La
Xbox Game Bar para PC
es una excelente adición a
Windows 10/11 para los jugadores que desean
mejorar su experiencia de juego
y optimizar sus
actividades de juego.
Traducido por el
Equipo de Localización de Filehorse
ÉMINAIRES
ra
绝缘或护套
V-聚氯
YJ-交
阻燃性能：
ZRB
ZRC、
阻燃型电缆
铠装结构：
_____
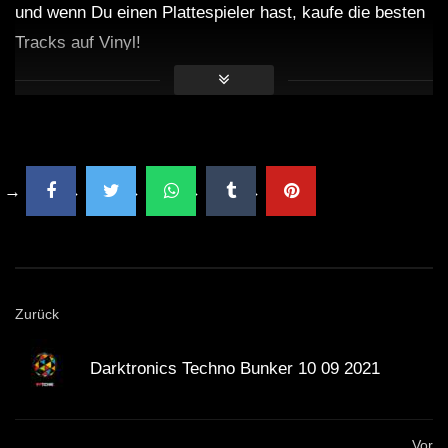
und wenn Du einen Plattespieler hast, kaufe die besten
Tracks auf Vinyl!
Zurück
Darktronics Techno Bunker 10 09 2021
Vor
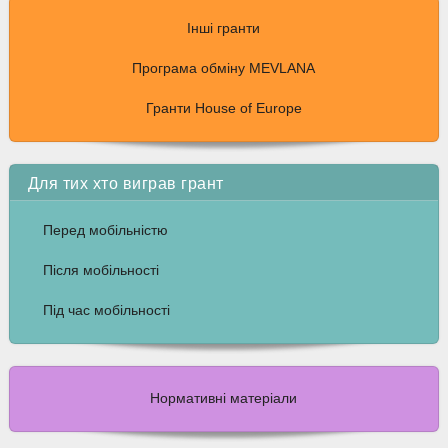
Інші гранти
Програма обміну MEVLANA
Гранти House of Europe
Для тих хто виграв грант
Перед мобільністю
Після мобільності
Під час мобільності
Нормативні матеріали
_____
What the task requires:
What you return must be the lines above that run from the line with "Перед мобільністю" to the line with "Нормативні матеріали", inclusive, each copied exactly.

Solution for this problem:
Перед мобільністю
Після мобільності
Під час мобільності
Нормативні матеріали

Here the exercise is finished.